We have used liquid-cell transmission electron microscopy and small-angle neutron scattering to study the mechanisms of particle growth in the presence of surfactants.  Our results suggest that Pd nanoparticles form and sinter around micelles present in the aqueous phase.  Changing the size of the surfactant molecules affects the size of these micelles, and ultimately determines the pore dimensions. Careful control of surfactant self-assembly and particle growth conditions is required to obtain long-range order.  However, porosity that is more disordered, but still of quite uniform size distribution, can be obtained under much more relaxed conditions, and lower surfactant concentrations.  We believe that interactions between the surfactants and the metal surfaces are more influential in these cases.  The flexible range of conditions under which surfactants are able to induce nanoporosity suggests that this technology could prove to be a valuable synthetic method for energy materials with high power densities, as well as chemical engineering materials with high surface reaction rates.
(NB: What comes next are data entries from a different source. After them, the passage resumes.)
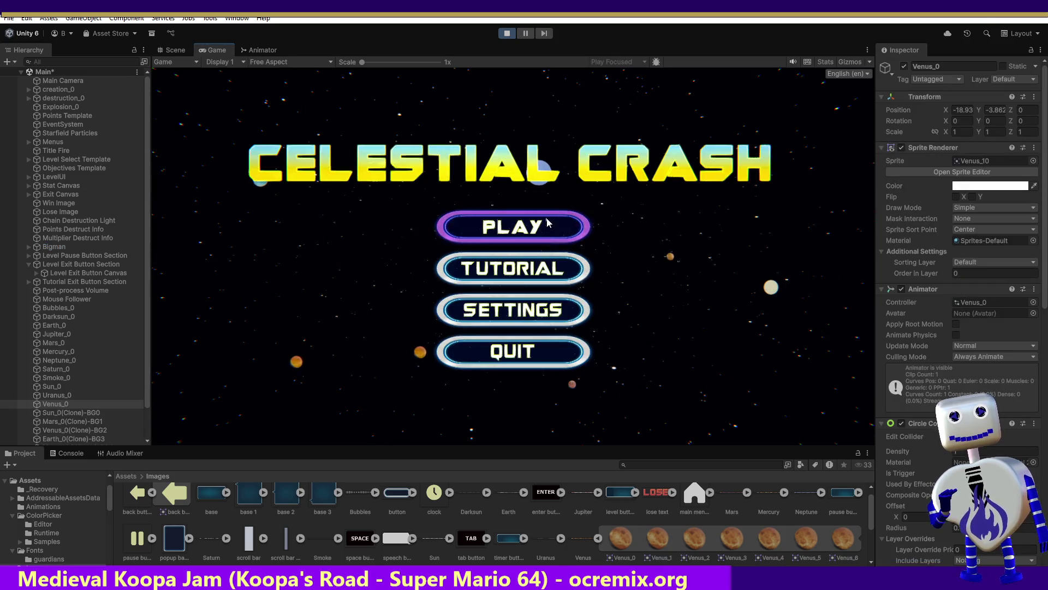
{"action": "left_click", "coordinate": [552, 228]}
{"action": "left_click", "coordinate": [562, 275]}
{"action": "left_click", "coordinate": [720, 347]}
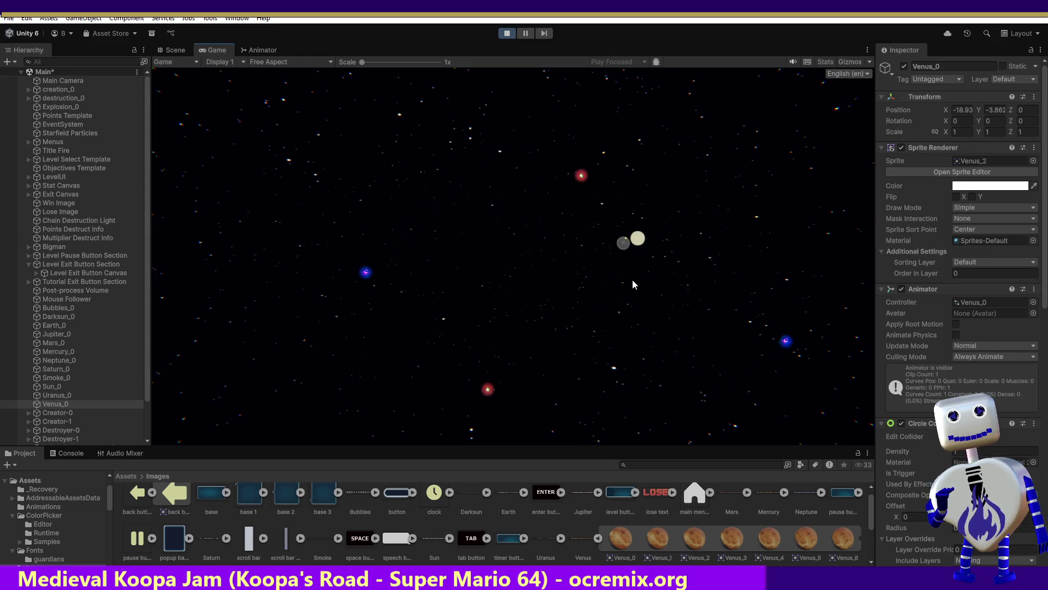
{"action": "key", "text": "ctrl+p"}
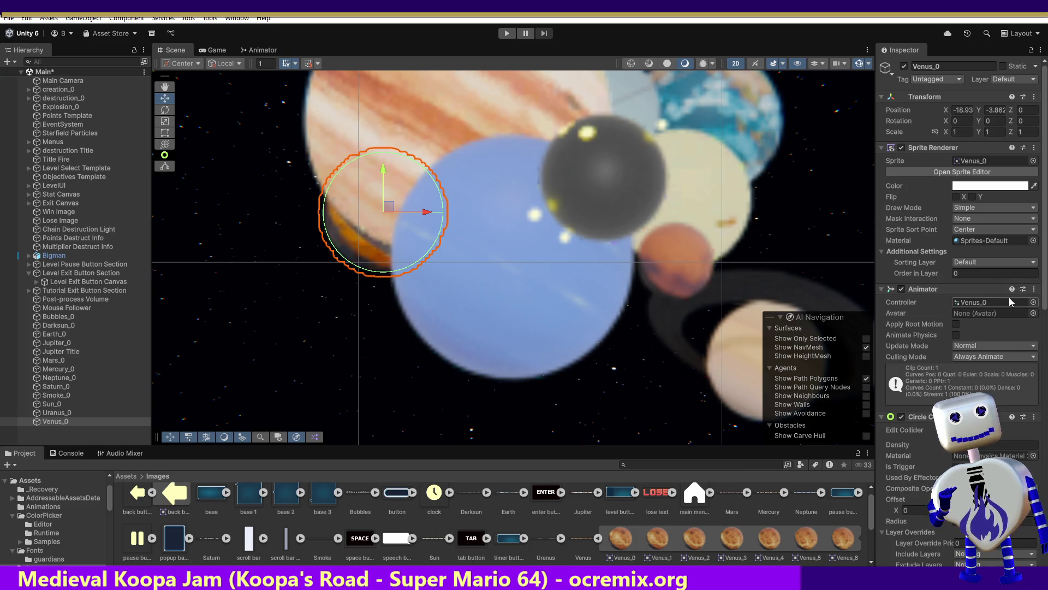
{"action": "left_click", "coordinate": [64, 325]}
Sandia National Laboratories is a multi-program laboratory managed and operated by Sandia Corporation, a wholly owned subsidiary of Lockheed Martin Corporation, for the U.S. Department of Energy's National Nuclear Security Administration under contract DE-AC04-94AL85000. The Lujan Neutron Scattering Center at LANSCE is funded by the DOE Office of Basic Energy Sciences and Los Alamos National Laboratory under DOE Contract DE-AC52-06NA25396.  The work was funded in part by Sandia’s Laboratory-Directed Research and Development program.